The Regime star Kate Winslet reveals why she left ‘flirtatious’ accent voicemails to show's producer

Credit: Getty

Award-winning actress Kate Winslet has opened up about why she felt the need to send ‘flirtatious’ sounding audio messages to the executive producer in preparation for her role in HBO's The Regime.

Speaking about portraying her latest character Chancellor Elena Vernham in the satirical drama, the star told The Regime FYC panel at an event in Los Angeles: "It never made sense to me to speak like myself. I didn't quite know what that meant, or what I was going to do about it. I just knew that I had to find something that didn't feel too close to me."

The Mare of Easttown star appears alongside Matthias Schoenaerts, Guillaume Gallienne, Andrea Riseborough, Martha Plimpton and Hugh Grant in the drama and plays the 'corrupt authoritarian ruler' in the fictional European country.

The Titanic star tested out her new voice on executive producer and director Jessica Hobbs prior to launching it on fellow executive producer and director Stephen Frears. She said: "I knew he was just going to have an opinion, and once it was out of his mouth, I wouldn't be able to unhear it, and so I shared it with Jess [Hobbs], who was very positive in her response.

"So I sat Stephen down [and tried out the voice]. 'Do you see if I just maybe did that? And then a little bit and talk to you slightly flirtatiously, I could probably get you to do anything... Luckily, he was laughing. He looked at me, and he said, 'You've got to do that for six months.'"

Discussing her acting method and the character's unique voice and accent, she said that it wasn't appreciated at home and her family gave her the feedback: "Don't do that. It's actually made my ears bleed."

Kate Winslet

Credit: HBO

On perfecting her Delaware Country accent for her other HBO show Mare of Easttown, she said previously: "It's interesting, because I realise that as I was learning the dialect it was definitely affecting the emotional register of the voice I was finding for Mare.

"Because she was born there, she was raised there, I had to do it pretty darn well," she continued. "It was a little crazy-making, I'm not going to pretend it wasn't.

"I didn't want to create a voice, I wanted to create a person and the voice had to just be secondary to that.
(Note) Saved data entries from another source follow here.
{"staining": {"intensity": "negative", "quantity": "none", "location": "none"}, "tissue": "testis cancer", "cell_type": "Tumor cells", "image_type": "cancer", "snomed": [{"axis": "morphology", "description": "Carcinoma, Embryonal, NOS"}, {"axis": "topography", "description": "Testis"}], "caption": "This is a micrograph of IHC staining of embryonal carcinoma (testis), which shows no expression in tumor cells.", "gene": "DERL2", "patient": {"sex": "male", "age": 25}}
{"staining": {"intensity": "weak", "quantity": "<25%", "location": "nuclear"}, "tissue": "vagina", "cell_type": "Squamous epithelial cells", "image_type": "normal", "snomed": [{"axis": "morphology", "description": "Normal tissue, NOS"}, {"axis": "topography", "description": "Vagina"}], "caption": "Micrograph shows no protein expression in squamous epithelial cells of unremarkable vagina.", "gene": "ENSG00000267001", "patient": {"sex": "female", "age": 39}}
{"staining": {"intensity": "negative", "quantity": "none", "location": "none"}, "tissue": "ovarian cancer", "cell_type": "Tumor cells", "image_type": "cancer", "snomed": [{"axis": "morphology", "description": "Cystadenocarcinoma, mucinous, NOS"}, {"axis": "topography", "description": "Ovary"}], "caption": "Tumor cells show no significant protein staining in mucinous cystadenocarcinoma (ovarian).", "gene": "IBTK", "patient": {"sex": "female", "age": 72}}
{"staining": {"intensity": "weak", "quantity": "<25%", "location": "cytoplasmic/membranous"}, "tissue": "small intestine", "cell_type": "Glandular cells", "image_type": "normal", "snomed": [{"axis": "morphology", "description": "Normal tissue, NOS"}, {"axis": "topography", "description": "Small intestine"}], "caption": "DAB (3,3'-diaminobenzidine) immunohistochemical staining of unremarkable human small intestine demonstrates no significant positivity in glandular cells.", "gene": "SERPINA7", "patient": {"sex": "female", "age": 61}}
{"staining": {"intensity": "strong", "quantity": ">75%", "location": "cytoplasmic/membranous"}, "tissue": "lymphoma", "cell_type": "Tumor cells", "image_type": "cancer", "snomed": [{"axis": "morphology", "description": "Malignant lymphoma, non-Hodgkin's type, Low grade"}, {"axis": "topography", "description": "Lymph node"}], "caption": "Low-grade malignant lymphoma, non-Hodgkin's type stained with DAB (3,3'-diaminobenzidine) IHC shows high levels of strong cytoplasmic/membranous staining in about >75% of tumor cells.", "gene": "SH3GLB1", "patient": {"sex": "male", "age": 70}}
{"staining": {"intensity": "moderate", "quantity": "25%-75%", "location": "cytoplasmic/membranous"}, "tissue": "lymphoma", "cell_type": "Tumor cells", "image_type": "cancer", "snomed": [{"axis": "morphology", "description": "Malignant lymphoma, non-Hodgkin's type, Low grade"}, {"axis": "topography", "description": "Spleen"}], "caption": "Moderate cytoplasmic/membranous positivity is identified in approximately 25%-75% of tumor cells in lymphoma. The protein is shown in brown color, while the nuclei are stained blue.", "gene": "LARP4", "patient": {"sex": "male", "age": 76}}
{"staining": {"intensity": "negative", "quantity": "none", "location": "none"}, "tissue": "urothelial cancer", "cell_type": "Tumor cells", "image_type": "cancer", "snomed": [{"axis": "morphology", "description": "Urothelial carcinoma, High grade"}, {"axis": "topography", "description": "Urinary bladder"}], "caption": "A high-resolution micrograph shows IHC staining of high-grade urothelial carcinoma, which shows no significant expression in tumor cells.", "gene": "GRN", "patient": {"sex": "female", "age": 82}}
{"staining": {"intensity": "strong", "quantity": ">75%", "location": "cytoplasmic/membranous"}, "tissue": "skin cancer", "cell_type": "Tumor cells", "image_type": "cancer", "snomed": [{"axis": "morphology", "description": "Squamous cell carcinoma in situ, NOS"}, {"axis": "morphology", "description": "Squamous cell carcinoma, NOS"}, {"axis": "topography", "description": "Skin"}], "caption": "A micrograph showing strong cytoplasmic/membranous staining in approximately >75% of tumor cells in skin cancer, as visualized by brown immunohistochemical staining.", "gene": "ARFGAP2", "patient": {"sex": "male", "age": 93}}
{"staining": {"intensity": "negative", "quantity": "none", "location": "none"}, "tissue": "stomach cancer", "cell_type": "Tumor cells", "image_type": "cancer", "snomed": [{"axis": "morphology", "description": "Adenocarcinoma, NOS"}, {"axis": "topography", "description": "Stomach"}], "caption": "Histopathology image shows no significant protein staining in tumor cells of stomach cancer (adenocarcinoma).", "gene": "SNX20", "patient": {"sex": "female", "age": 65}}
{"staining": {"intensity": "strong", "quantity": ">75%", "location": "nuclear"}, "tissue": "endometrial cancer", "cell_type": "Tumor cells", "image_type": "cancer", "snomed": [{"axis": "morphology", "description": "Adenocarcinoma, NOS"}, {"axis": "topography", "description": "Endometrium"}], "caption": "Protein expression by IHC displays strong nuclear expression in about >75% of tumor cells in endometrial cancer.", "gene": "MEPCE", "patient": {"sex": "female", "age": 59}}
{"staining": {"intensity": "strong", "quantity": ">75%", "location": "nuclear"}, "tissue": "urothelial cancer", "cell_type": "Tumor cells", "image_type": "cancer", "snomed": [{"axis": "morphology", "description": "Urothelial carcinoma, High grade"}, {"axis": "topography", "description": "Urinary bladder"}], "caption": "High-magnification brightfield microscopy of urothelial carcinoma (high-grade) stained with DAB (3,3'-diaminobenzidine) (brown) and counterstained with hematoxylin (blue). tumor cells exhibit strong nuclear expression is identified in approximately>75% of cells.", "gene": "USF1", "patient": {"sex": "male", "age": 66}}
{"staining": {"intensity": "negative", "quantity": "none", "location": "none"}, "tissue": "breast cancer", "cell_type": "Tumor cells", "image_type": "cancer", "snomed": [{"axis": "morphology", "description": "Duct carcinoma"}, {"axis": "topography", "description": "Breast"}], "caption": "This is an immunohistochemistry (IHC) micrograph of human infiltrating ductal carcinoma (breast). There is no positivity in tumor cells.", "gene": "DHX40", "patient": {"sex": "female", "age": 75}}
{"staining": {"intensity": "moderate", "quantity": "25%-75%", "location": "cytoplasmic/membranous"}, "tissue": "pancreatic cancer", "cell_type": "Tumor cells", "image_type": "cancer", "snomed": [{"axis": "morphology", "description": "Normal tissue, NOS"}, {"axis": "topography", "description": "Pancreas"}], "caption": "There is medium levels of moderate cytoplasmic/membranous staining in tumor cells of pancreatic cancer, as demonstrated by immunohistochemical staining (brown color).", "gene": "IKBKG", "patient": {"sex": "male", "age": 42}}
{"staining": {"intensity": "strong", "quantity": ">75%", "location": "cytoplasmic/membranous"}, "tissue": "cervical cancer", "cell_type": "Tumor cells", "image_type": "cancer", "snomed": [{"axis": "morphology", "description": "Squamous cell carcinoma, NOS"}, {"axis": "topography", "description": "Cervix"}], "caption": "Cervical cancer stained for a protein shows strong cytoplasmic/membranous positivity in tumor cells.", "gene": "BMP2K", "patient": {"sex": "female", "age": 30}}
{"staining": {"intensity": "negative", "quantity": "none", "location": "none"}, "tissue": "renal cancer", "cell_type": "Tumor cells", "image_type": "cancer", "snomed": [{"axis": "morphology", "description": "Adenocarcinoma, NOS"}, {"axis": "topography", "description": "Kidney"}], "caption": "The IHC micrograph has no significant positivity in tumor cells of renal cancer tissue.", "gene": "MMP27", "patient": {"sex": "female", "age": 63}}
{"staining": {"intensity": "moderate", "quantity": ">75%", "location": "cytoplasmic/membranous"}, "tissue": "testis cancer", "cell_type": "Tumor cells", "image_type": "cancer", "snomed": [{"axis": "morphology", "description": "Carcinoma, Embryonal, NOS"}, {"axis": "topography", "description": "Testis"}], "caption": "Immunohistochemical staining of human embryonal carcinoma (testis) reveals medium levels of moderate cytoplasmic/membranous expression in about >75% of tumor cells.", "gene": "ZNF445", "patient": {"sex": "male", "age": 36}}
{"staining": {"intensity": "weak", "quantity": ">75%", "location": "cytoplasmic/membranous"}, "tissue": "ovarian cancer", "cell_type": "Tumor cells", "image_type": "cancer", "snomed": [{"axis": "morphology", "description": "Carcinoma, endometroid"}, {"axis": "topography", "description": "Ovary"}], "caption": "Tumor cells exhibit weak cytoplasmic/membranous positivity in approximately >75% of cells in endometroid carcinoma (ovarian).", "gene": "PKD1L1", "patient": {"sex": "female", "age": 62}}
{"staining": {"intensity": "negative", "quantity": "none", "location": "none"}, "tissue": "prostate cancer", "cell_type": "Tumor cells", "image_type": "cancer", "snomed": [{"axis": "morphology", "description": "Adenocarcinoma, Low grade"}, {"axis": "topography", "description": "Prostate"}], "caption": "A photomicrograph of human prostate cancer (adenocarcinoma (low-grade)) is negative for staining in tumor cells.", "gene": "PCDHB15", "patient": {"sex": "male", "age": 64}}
So for me, the goal and the hardest part of all of it was doing it and doing it well enough that it just sort of disappears and you don't then hear me doing it," she added, before quipping, "It's pretty hard not to hear a Delco dialect though, let me tell you."

The Avatar: The Way of Water star told our Chris on the Chris Evans Breakfast Show with webuyanycar: “It is completely bonkers. It is a satirical drama set within an autocratic regime in a fictional country somewhere in Central Europe, and I play this totally paranoid, insecure, slightly delusional... actually very delusional... female dictator of this small nation.

"She's allergic to mould, she doesn't really know how to communicate with people anymore. And yet she just believes that everybody loves her. So she's just bonkers."

The Holiday star added: “There are things that happen in this show that are so bonkers, that all you can do is laugh your head off. They go on a diet of mud at one point, they just eat soil for a whole episode.”